Dados fornecidos ->
------------------------

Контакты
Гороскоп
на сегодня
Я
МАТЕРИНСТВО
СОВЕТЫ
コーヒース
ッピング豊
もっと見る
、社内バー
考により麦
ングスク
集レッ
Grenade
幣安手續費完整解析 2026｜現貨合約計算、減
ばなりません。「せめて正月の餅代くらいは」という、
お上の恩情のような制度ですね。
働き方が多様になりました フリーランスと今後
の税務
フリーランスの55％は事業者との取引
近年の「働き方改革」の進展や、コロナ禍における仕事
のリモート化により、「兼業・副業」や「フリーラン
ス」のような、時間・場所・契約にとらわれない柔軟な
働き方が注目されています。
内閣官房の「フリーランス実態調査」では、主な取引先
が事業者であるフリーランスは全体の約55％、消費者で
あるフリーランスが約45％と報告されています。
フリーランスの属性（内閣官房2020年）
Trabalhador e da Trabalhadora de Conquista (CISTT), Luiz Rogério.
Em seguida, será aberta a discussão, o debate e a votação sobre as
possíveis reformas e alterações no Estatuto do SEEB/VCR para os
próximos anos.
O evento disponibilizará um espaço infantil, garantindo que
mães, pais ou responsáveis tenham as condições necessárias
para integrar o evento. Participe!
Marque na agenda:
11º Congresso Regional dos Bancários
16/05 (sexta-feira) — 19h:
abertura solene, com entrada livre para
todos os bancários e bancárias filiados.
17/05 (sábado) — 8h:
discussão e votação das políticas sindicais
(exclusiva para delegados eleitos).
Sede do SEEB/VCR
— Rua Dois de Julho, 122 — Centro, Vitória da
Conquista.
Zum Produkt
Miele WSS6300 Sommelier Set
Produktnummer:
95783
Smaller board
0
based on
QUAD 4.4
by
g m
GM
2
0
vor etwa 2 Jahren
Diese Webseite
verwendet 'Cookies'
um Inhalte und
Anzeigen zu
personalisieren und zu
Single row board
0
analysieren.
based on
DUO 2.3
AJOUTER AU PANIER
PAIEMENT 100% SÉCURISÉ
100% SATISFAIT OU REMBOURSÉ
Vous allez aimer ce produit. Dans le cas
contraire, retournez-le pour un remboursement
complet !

------------------------

Enunciado da tarefa -> Copie todas as linhas dos dados acima, sem nenhuma alteração.

Saída da tarefa ->
Контакты
Гороскоп
на сегодня
Я
МАТЕРИНСТВО
СОВЕТЫ
コーヒース
ッピング豊
もっと見る
、社内バー
考により麦
ングスク
集レッ
Grenade
幣安手續費完整解析 2026｜現貨合約計算、減
ばなりません。「せめて正月の餅代くらいは」という、
お上の恩情のような制度ですね。
働き方が多様になりました フリーランスと今後
の税務
フリーランスの55％は事業者との取引
近年の「働き方改革」の進展や、コロナ禍における仕事
のリモート化により、「兼業・副業」や「フリーラン
ス」のような、時間・場所・契約にとらわれない柔軟な
働き方が注目されています。
内閣官房の「フリーランス実態調査」では、主な取引先
が事業者であるフリーランスは全体の約55％、消費者で
あるフリーランスが約45％と報告されています。
フリーランスの属性（内閣官房2020年）
Trabalhador e da Trabalhadora de Conquista (CISTT), Luiz Rogério.
Em seguida, será aberta a discussão, o debate e a votação sobre as
possíveis reformas e alterações no Estatuto do SEEB/VCR para os
próximos anos.
O evento disponibilizará um espaço infantil, garantindo que
mães, pais ou responsáveis tenham as condições necessárias
para integrar o evento. Participe!
Marque na agenda:
11º Congresso Regional dos Bancários
16/05 (sexta-feira) — 19h:
abertura solene, com entrada livre para
todos os bancários e bancárias filiados.
17/05 (sábado) — 8h:
discussão e votação das políticas sindicais
(exclusiva para delegados eleitos).
Sede do SEEB/VCR
— Rua Dois de Julho, 122 — Centro, Vitória da
Conquista.
Zum Produkt
Miele WSS6300 Sommelier Set
Produktnummer:
95783
Smaller board
0
based on
QUAD 4.4
by
g m
GM
2
0
vor etwa 2 Jahren
Diese Webseite
verwendet 'Cookies'
um Inhalte und
Anzeigen zu
personalisieren und zu
Single row board
0
analysieren.
based on
DUO 2.3
AJOUTER AU PANIER
PAIEMENT 100% SÉCURISÉ
100% SATISFAIT OU REMBOURSÉ
Vous allez aimer ce produit. Dans le cas
contraire, retournez-le pour un remboursement
complet !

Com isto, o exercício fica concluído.